→ **ASSIGNMENT**: Return, with both end lines included, exactly what the data below holds from the line with "Relatório Estatístico NICC –" through the line with "info@dizajnvbydleni.cz", though not the pictures.
=== RECORDS TO PROCESS ===
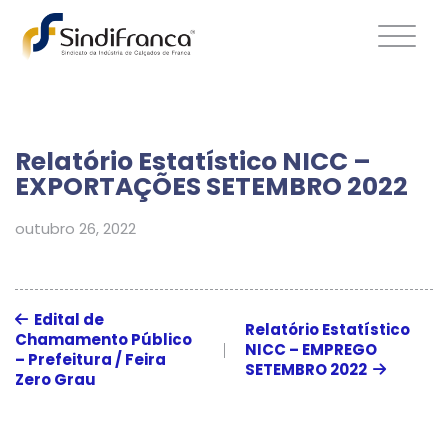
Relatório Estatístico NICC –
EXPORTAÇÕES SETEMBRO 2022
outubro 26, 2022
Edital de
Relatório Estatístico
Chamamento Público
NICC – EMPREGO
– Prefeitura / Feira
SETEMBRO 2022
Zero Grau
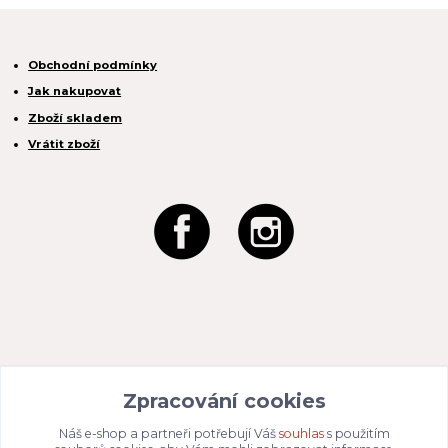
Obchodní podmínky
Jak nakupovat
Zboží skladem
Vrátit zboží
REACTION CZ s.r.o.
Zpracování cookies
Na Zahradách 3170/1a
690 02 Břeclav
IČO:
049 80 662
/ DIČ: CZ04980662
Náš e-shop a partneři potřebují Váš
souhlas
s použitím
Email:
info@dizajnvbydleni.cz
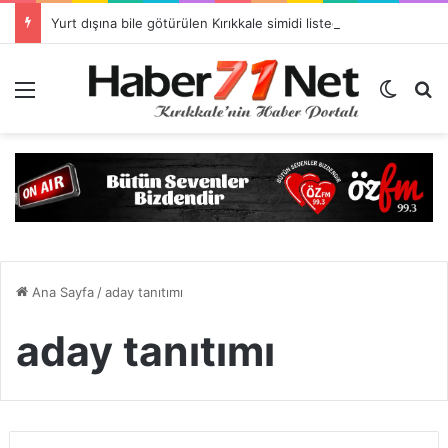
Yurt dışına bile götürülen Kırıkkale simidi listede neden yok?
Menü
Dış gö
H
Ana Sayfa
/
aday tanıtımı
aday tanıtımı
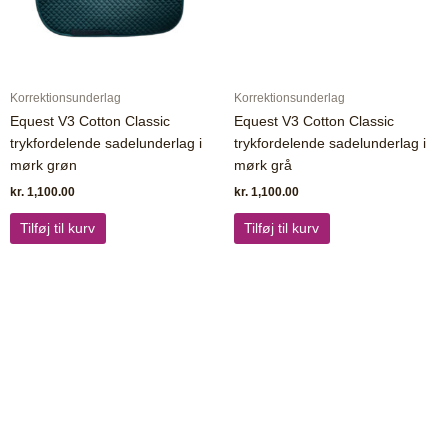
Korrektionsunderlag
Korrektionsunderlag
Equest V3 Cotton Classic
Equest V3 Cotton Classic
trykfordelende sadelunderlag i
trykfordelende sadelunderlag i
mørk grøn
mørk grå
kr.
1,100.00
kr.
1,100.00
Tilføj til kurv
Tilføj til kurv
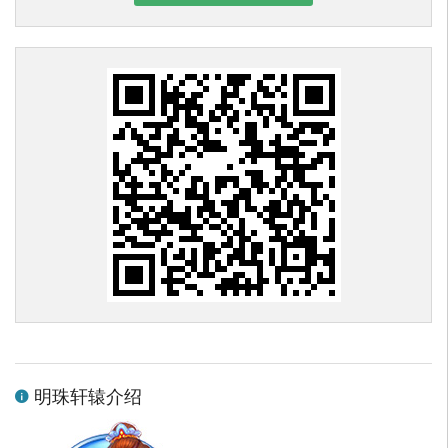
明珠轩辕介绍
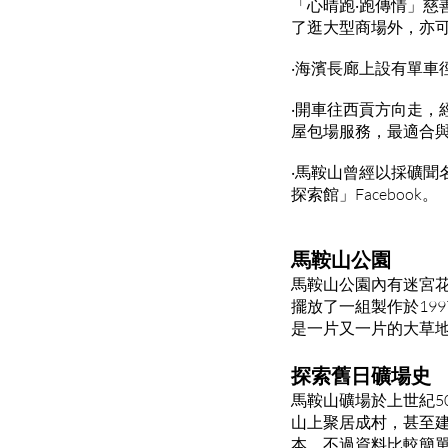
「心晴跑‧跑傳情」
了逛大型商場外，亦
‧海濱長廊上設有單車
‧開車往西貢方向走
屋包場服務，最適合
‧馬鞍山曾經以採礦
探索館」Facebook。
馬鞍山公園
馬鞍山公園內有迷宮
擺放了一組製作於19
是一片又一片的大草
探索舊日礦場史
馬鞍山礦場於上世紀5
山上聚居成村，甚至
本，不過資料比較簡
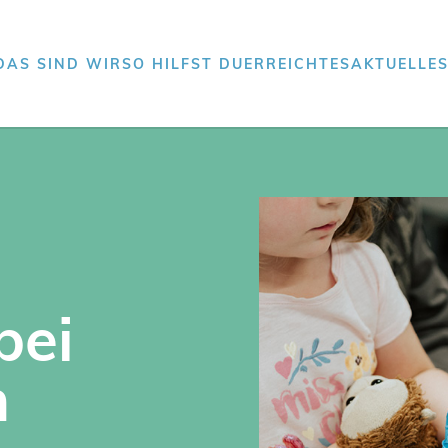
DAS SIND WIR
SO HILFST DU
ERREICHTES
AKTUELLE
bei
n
===
=== RECORDS TO PROCESS ===
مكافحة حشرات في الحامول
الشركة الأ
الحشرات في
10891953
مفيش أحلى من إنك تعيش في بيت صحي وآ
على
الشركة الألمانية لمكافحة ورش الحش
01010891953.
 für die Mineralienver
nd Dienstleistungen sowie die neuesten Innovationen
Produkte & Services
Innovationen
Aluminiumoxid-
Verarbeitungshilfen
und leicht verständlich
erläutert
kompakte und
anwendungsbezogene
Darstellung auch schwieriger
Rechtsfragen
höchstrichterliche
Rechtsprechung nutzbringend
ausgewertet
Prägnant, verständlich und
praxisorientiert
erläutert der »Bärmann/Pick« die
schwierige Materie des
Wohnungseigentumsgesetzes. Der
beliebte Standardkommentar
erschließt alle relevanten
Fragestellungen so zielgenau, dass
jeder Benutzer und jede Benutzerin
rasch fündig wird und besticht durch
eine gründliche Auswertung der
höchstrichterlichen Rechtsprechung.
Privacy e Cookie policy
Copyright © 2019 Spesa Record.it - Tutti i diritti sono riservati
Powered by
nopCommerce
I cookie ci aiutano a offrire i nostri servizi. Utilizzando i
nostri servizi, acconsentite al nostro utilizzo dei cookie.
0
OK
===
=== RECORDS TO PROCESS ===
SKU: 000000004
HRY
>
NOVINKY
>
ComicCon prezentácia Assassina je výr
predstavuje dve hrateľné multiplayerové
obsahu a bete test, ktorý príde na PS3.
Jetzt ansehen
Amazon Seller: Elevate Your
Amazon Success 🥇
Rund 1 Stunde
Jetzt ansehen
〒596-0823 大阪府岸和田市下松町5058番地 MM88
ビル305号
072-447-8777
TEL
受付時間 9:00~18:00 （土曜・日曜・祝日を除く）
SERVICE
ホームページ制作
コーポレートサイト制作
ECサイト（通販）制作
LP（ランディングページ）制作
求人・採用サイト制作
===
→ **EXERCISE OUTPUT**:
Relatório Estatístico NICC –
EXPORTAÇÕES SETEMBRO 2022
outubro 26, 2022
Edital de
Relatório Estatístico
Chamamento Público
NICC – EMPREGO
– Prefeitura / Feira
SETEMBRO 2022
Zero Grau
Obchodní podmínky
Jak nakupovat
Zboží skladem
Vrátit zboží
REACTION CZ s.r.o.
Zpracování cookies
Na Zahradách 3170/1a
690 02 Břeclav
IČO:
049 80 662
/ DIČ: CZ04980662
Náš e-shop a partneři potřebují Váš
souhlas
s použitím
Email:
info@dizajnvbydleni.cz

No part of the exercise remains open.